For which reason I feel very honoured to have witnessed one of longest lasting examples of such an enduring love and true friendship.

Saddiq and Saffia Lone came to London from Kenya in the late 1970’s. Saffia was my mum’s teacher in Kenya. They met each other again in the local High Street and soon became from close family friends to the closest thing we had to grandparents. Sadly, Saffia passed away in February 2013 with Siddiq passing away later that year in December.

As couples indulge in displays of affection, I thought it would be apt to share an article published in June 2011 in the local Guardian newspaper as the couple celebrated their 70th wedding anniversary.

Couple celebrate platinum anniversary

2:11pm Monday 13th June 2011 in News By Ima Jackson-Obot – Walthamstow Guardian

LOVE and laughter is the secret to a long and happy marriage, according to a couple who broke with tradition to tie the knot 70 years ago.

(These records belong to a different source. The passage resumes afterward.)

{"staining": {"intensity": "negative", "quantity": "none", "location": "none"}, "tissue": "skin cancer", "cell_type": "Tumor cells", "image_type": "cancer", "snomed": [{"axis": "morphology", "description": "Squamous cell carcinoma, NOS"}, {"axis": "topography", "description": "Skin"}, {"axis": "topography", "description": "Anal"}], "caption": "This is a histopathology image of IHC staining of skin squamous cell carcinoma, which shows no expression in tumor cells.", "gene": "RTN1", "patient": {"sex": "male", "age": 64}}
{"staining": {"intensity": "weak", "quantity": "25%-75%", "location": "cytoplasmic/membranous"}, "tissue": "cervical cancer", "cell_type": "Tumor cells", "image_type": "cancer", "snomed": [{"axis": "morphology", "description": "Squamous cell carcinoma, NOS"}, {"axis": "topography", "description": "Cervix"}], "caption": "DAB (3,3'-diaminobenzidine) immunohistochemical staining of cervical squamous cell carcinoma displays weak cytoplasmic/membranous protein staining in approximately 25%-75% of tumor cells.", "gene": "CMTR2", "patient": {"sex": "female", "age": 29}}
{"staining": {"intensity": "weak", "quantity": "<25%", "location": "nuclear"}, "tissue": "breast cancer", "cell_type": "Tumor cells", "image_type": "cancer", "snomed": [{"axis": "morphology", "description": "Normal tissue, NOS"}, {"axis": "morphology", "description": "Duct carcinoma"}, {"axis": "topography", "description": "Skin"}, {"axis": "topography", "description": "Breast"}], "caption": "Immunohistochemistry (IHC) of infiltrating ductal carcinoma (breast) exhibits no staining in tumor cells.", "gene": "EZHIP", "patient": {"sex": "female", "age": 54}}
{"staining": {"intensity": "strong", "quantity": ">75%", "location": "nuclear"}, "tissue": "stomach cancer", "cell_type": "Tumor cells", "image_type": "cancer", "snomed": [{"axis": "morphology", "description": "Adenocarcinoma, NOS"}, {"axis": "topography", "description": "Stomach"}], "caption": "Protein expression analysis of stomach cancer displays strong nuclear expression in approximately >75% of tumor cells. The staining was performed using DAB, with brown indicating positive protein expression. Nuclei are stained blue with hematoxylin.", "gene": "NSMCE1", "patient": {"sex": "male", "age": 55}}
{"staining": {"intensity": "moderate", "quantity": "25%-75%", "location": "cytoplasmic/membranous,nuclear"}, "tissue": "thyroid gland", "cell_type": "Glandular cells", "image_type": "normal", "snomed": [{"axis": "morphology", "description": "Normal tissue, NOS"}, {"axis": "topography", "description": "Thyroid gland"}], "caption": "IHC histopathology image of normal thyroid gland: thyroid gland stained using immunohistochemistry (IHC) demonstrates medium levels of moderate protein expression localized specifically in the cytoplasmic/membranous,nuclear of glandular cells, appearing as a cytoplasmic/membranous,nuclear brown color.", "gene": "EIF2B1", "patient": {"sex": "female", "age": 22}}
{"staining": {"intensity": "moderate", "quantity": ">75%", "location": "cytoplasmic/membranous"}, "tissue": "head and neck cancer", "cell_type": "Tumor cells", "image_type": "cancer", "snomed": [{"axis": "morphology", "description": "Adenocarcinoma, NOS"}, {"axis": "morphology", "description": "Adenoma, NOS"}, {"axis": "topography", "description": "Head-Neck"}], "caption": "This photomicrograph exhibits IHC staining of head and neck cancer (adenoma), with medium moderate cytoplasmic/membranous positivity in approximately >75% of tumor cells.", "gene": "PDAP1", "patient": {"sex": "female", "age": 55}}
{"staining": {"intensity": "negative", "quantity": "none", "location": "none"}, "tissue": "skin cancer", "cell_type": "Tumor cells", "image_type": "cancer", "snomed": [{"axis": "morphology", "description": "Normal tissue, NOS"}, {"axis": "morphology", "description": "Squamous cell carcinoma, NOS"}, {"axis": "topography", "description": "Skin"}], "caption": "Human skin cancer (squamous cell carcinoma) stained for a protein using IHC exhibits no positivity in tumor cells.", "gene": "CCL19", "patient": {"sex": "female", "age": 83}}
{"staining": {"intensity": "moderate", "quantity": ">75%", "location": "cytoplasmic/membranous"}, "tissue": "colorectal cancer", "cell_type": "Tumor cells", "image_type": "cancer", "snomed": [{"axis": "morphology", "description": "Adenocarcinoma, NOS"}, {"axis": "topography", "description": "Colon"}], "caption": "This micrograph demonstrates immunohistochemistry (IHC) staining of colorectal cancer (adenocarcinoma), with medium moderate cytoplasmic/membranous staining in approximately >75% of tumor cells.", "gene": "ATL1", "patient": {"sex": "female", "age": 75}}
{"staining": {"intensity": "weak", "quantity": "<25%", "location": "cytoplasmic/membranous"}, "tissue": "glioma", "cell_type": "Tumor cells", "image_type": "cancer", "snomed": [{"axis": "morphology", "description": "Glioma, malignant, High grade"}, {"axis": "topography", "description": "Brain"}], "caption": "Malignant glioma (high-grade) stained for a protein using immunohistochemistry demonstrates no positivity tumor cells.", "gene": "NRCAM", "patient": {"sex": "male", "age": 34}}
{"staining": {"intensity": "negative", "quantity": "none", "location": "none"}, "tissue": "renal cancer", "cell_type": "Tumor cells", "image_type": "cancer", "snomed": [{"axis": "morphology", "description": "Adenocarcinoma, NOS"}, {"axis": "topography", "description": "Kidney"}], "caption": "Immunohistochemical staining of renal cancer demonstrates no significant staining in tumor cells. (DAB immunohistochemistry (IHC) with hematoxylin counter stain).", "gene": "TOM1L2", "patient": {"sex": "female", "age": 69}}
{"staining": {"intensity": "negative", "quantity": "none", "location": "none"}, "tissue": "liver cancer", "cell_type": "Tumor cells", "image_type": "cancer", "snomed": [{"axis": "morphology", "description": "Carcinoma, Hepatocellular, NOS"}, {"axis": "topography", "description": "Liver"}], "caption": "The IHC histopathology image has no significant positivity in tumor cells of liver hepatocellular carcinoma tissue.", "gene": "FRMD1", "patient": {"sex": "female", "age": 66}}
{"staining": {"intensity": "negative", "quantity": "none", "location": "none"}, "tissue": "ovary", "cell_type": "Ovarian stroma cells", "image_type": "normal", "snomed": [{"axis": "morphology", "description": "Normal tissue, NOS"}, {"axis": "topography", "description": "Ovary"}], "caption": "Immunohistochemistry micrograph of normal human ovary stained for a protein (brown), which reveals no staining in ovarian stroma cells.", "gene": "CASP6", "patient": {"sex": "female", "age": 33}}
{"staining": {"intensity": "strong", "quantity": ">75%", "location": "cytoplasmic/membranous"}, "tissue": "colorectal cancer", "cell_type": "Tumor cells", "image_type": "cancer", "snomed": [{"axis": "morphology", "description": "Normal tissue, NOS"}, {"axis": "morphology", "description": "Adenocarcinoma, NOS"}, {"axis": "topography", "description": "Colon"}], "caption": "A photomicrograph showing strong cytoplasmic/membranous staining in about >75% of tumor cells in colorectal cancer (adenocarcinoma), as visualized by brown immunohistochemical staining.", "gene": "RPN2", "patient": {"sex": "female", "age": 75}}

Siddiq Lone, 90 and his Wife, Saffia, 88 of Milton Road in Walthamstow, celebrated their platinum wedding anniversary with a family get-together on Sunday. As children, they travelled to Kenya from their native Kashmir when their fathers took jobs building railways. They were both sent back to Kashmir as teenagers to continue their education. Living only a few doors from each other, their bond strengthened and eventually they fell in love. While the strong tradition of arranged marriages and objections from Saffia’s family caused initial problems, the couple eventually cemented their union in 1941. Their son, Jamil 66, who is based in New York, said: “What you have to understand is that it was a love marriage. “During that time marriages of love were unheard of. Arranged marriages were more the tradition.” After both qualifying as teachers, the couple returned to Kenya, where Siddiq taught English in a secondary school and his wife worked in a primary school. Siddiq said: “I love my wife and she loves me.” “She is beautiful, very intelligent and very funny.” “Even now she still has people in stitches.” The couple moved to Walthamstow in the 1970s after they both retired. They overcame personal tragedy when their only daughter died at the aged of 23. Jamil added: “It tore a whole in all our lives and devastated our parents. “But the one thing that has kept them going is love and laughter.”

The couple received a congratulatory message on Sunday from the Kenyan Prime Minister, Raila Odinga, who they met last year.